## TEXT PROVIDED
........

Science Hack & Bites
Science plays an important role in our everyday lives, find out how you can make life easier with our fun hacks. Plus, read the latest science news and facts in our latest bites!
Science Hack: Ice bucket challenge?
Who knew science could help you crack open a cold one faster? Salt drastically lowers the freezing point of water - so add some to your ice bucket along with unopened bottles, wait as long as you can, open and enjoy!
Science Hack: Keep your bananas fresh!
Wrap your bananas in cling film to keep them fresh – it helps to contain the ethylene gas that is naturally produced and causes them to ripen.
Science Hack: Prevent your spuds from sprouting
Place an apple in with your potatoes – the ethylene gas it produces will prevent your spuds from sprouting!
Science Hack: Stop coffee from becoming bitter
To take the bitterness away from your morning coffee, simply add a few grains of salt and hey presto sit back, relax and enjoy. Sodium ions will break away from the molecule and block bitter bits from reaching the receptors in your tongue.
Science Hack: Easy way to clean your silver
To a cup of hot water, add a tablespoon of bicarbonate of soda and a ball of scrunched up aluminium foil. Drop in the tarnished silver and leave for a few minutes, then rinse. Now for the science bit... the black tarnish that forms on silver is silver sulphide, the aluminium foil reacts with this to create aluminium sulphide, turning the tarnish back to silver. The foil is coated with a layer of aluminium hydroxide which the bicarbonate of soda helps to remove too!

........

## EXTRACTED INFORMATION
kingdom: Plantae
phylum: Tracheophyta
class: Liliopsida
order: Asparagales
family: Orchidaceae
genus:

........

## TASK INSTRUCTIONS
A: Can you repeat the science hacks text word for word between "Who knew science" and "in your tongue.", inclusive?
B: Can you carry the science hacks text on from its last sentence with the next part?

## RESULTS FOR THE EXERCISE
A:
Who knew science could help you crack open a cold one faster? Salt drastically lowers the freezing point of water - so add some to your ice bucket along with unopened bottles, wait as long as you can, open and enjoy!
Science Hack: Keep your bananas fresh!
Wrap your bananas in cling film to keep them fresh – it helps to contain the ethylene gas that is naturally produced and causes them to ripen.
Science Hack: Prevent your spuds from sprouting
Place an apple in with your potatoes – the ethylene gas it produces will prevent your spuds from sprouting!
Science Hack: Stop coffee from becoming bitter
To take the bitterness away from your morning coffee, simply add a few grains of salt and hey presto sit back, relax and enjoy. Sodium ions will break away from the molecule and block bitter bits from reaching the receptors in your tongue.

B:
Science Hack: Stop crying over your onions
When you slice an onion, a chemical reaction occurs between enzymes and chemicals to form a gas. This is what produces the potent smell of an onion, and is also to blame for the tears and the stinging sensation in your eyes. However, onions that are chilled for 30 minutes before chopping give off less of this eye-irritating gas that makes you tear-up because the lower temperature inhibits the chemical reaction!
Science Hack: How to identfy a bad egg!
Fill a jar with water, if the egg sinks and lies on its side, on a point or at an angle it’s fresh. The older the egg the more vertical it is, if it floats to the top, it may be a bad egg! It may not be rotten but it won’t be fresh. Why is this?
When laid, eggs have an air sack that increases in size at is gets older. Eggshells are porous, as they age the sack cell fills with more air increasing its buoyancy. Hence, the older the egg, the more air it contains enabling it to float in the water.